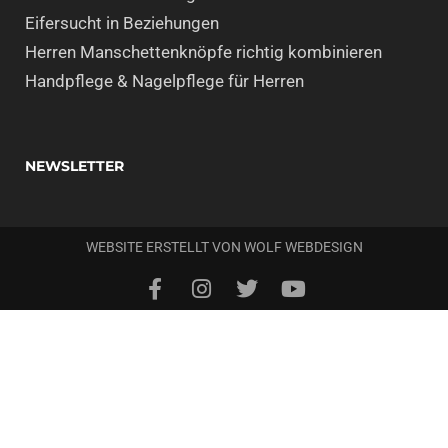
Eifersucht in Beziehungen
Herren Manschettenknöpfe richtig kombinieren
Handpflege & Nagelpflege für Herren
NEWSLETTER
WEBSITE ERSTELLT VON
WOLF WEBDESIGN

- **WHAT NEEDS TO BE DONE**
Find the string "Herren" in the entries above and return each line that holds it.

- **ANSWER TO THIS EXERCISE**
Herren Manschettenknöpfe richtig kombinieren
Handpflege & Nagelpflege für Herren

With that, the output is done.